* The task: Present every line of the material below as a JSON list of strings, one string per line, with blank lines omitted.

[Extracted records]

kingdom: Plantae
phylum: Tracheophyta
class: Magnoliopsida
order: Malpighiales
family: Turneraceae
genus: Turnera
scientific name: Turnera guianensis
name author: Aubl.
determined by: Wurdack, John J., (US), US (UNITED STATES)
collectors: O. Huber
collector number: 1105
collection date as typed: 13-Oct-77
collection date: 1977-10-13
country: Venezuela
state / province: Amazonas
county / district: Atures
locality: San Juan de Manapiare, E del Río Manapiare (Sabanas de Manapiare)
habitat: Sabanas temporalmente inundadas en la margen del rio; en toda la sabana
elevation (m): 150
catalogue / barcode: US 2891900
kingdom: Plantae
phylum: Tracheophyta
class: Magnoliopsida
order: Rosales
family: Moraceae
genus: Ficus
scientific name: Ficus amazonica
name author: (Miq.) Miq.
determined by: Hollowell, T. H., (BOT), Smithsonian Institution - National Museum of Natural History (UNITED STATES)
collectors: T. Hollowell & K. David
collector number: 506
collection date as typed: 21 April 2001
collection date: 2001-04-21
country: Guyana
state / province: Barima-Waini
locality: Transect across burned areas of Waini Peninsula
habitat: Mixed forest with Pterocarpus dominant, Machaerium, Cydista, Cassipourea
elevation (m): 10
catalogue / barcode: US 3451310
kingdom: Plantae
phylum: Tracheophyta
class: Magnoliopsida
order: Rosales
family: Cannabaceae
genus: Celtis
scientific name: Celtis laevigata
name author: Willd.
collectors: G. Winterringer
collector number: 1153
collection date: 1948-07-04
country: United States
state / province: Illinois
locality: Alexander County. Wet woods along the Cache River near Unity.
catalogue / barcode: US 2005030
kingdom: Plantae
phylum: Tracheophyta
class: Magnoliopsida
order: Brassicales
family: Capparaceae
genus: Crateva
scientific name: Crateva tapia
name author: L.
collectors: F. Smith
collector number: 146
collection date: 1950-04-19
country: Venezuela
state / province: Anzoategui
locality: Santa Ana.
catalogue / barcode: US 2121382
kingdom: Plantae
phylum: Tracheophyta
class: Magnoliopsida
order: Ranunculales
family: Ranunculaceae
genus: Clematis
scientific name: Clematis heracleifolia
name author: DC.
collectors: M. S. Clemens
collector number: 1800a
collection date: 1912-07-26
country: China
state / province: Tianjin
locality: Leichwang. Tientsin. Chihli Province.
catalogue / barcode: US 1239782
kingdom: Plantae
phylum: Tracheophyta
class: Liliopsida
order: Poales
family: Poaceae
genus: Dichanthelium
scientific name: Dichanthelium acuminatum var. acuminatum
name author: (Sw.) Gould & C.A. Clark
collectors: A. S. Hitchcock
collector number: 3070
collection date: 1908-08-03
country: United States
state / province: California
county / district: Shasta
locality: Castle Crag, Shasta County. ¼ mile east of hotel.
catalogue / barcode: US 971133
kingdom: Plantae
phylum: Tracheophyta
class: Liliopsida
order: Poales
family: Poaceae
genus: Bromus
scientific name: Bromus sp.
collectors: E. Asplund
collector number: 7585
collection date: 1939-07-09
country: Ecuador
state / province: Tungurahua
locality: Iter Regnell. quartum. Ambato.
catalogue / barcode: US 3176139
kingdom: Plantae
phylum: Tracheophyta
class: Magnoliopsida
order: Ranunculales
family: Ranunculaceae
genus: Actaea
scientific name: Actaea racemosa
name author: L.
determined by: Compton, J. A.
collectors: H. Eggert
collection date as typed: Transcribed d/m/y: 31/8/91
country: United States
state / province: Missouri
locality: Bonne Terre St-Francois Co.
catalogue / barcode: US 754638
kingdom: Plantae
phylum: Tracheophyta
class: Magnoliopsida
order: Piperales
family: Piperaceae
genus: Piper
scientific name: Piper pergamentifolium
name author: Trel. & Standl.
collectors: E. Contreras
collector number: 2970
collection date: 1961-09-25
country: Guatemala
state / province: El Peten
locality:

* Response for this exercise:
[
  "kingdom: Plantae",
  "phylum: Tracheophyta",
  "class: Magnoliopsida",
  "order: Malpighiales",
  "family: Turneraceae",
  "genus: Turnera",
  "scientific name: Turnera guianensis",
  "name author: Aubl.",
  "determined by: Wurdack, John J., (US), US (UNITED STATES)",
  "collectors: O. Huber",
  "collector number: 1105",
  "collection date as typed: 13-Oct-77",
  "collection date: 1977-10-13",
  "country: Venezuela",
  "state / province: Amazonas",
  "county / district: Atures",
  "locality: San Juan de Manapiare, E del Río Manapiare (Sabanas de Manapiare)",
  "habitat: Sabanas temporalmente inundadas en la margen del rio; en toda la sabana",
  "elevation (m): 150",
  "catalogue / barcode: US 2891900",
  "kingdom: Plantae",
  "phylum: Tracheophyta",
  "class: Magnoliopsida",
  "order: Rosales",
  "family: Moraceae",
  "genus: Ficus",
  "scientific name: Ficus amazonica",
  "name author: (Miq.) Miq.",
  "determined by: Hollowell, T. H., (BOT), Smithsonian Institution - National Museum of Natural History (UNITED STATES)",
  "collectors: T. Hollowell & K. David",
  "collector number: 506",
  "collection date as typed: 21 April 2001",
  "collection date: 2001-04-21",
  "country: Guyana",
  "state / province: Barima-Waini",
  "locality: Transect across burned areas of Waini Peninsula",
  "habitat: Mixed forest with Pterocarpus dominant, Machaerium, Cydista, Cassipourea",
  "elevation (m): 10",
  "catalogue / barcode: US 3451310",
  "kingdom: Plantae",
  "phylum: Tracheophyta",
  "class: Magnoliopsida",
  "order: Rosales",
  "family: Cannabaceae",
  "genus: Celtis",
  "scientific name: Celtis laevigata",
  "name author: Willd.",
  "collectors: G. Winterringer",
  "collector number: 1153",
  "collection date: 1948-07-04",
  "country: United States",
  "state / province: Illinois",
  "locality: Alexander County. Wet woods along the Cache River near Unity.",
  "catalogue / barcode: US 2005030",
  "kingdom: Plantae",
  "phylum: Tracheophyta",
  "class: Magnoliopsida",
  "order: Brassicales",
  "family: Capparaceae",
  "genus: Crateva",
  "scientific name: Crateva tapia",
  "name author: L.",
  "collectors: F. Smith",
  "collector number: 146",
  "collection date: 1950-04-19",
  "country: Venezuela",
  "state / province: Anzoategui",
  "locality: Santa Ana.",
  "catalogue / barcode: US 2121382",
  "kingdom: Plantae",
  "phylum: Tracheophyta",
  "class: Magnoliopsida",
  "order: Ranunculales",
  "family: Ranunculaceae",
  "genus: Clematis",
  "scientific name: Clematis heracleifolia",
  "name author: DC.",
  "collectors: M. S. Clemens",
  "collector number: 1800a",
  "collection date: 1912-07-26",
  "country: China",
  "state / province: Tianjin",
  "locality: Leichwang. Tientsin. Chihli Province.",
  "catalogue / barcode: US 1239782",
  "kingdom: Plantae",
  "phylum: Tracheophyta",
  "class: Liliopsida",
  "order: Poales",
  "family: Poaceae",
  "genus: Dichanthelium",
  "scientific name: Dichanthelium acuminatum var. acuminatum",
  "name author: (Sw.) Gould & C.A. Clark",
  "collectors: A. S. Hitchcock",
  "collector number: 3070",
  "collection date: 1908-08-03",
  "country: United States",
  "state / province: California",
  "county / district: Shasta",
  "locality: Castle Crag, Shasta County. ¼ mile east of hotel.",
  "catalogue / barcode: US 971133",
  "kingdom: Plantae",
  "phylum: Tracheophyta",
  "class: Liliopsida",
  "order: Poales",
  "family: Poaceae",
  "genus: Bromus",
  "scientific name: Bromus sp.",
  "collectors: E. Asplund",
  "collector number: 7585",
  "collection date: 1939-07-09",
  "country: Ecuador",
  "state / province: Tungurahua",
  "locality: Iter Regnell. quartum. Ambato.",
  "catalogue / barcode: US 3176139",
  "kingdom: Plantae",
  "phylum: Tracheophyta",
  "class: Magnoliopsida",
  "order: Ranunculales",
  "family: Ranunculaceae",
  "genus: Actaea",
  "scientific name: Actaea racemosa",
  "name author: L.",
  "determined by: Compton, J. A.",
  "collectors: H. Eggert",
  "collection date as typed: Transcribed d/m/y: 31/8/91",
  "country: United States",
  "state / province: Missouri",
  "locality: Bonne Terre St-Francois Co.",
  "catalogue / barcode: US 754638",
  "kingdom: Plantae",
  "phylum: Tracheophyta",
  "class: Magnoliopsida",
  "order: Piperales",
  "family: Piperaceae",
  "genus: Piper",
  "scientific name: Piper pergamentifolium",
  "name author: Trel. & Standl.",
  "collectors: E. Contreras",
  "collector number: 2970",
  "collection date: 1961-09-25",
  "country: Guatemala",
  "state / province: El Peten",
  "locality:"
]